The rest of the play is about how she copes with the crash.

Azuka’s production is dominated by a series of screens that form the looming upstage wall. Jorge Cousineau created the brilliant videos and the clever set — a tiny, clothes-strewn NYC apartment where the toilet and the coffeemaker are side by side. We meet Esther’s parents through Skype: Lenny Haas and Catherine Slusar make hilarious and moving (if oddly uncredited) appearances.

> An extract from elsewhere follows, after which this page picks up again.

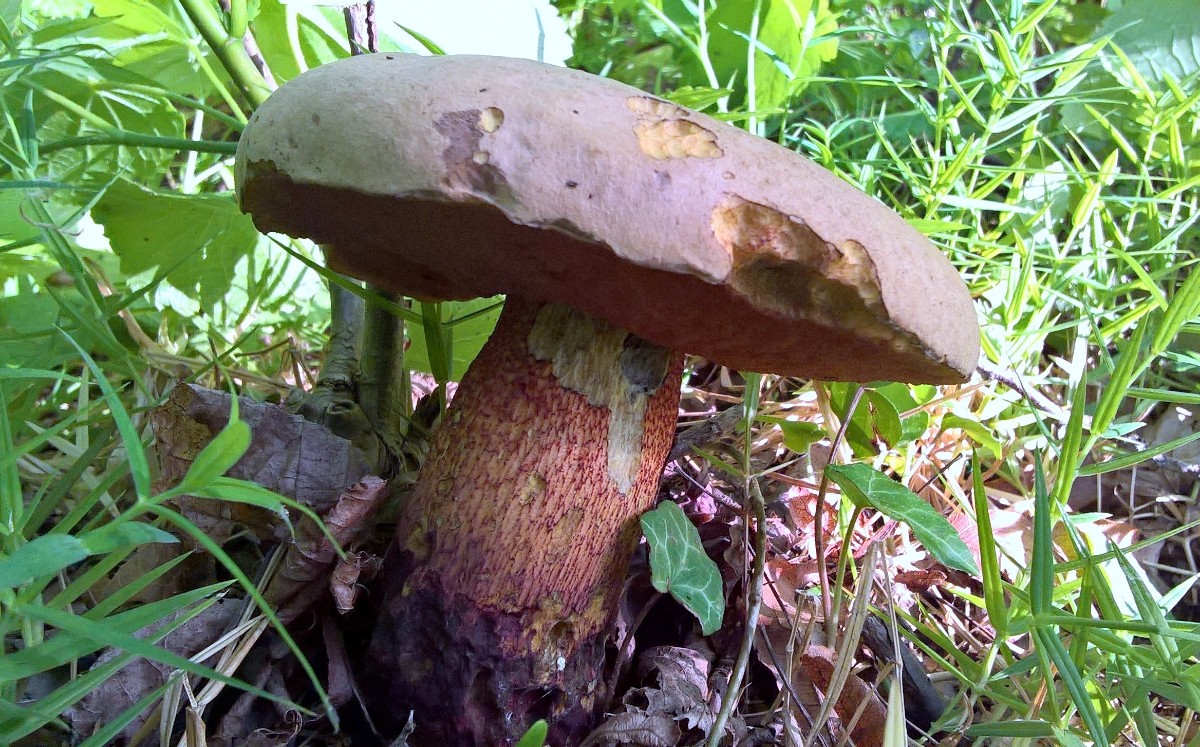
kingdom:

The title, Boycott Esther, is revealing and crucial: Esther’s Twitter “handle” is #WishIWasVashti, a reference to the biblical heroines (no, no heroes) of the Purim story. Esther is subtle and seemingly passive and saves her people, while Vashti is the defiant rebel, a proto-feminist. The on-screen debate between Esther and her alter ego is brief, and in its brevity Acker’s shrewd playwriting is revealed: Nothing is belabored, overexplained, or heavy-handed. This fine script gets the fine production it deserves under Maura Krause’s masterful direction.

THEATER REVIEW

Boycott Esther

Through May 19 at the Azuka Theatre, Proscenium Theatre at the Drake, 302 S. Hicks St. Tickets: Pay what you will. Information: 215-563-1100, AzukaTheatare.org.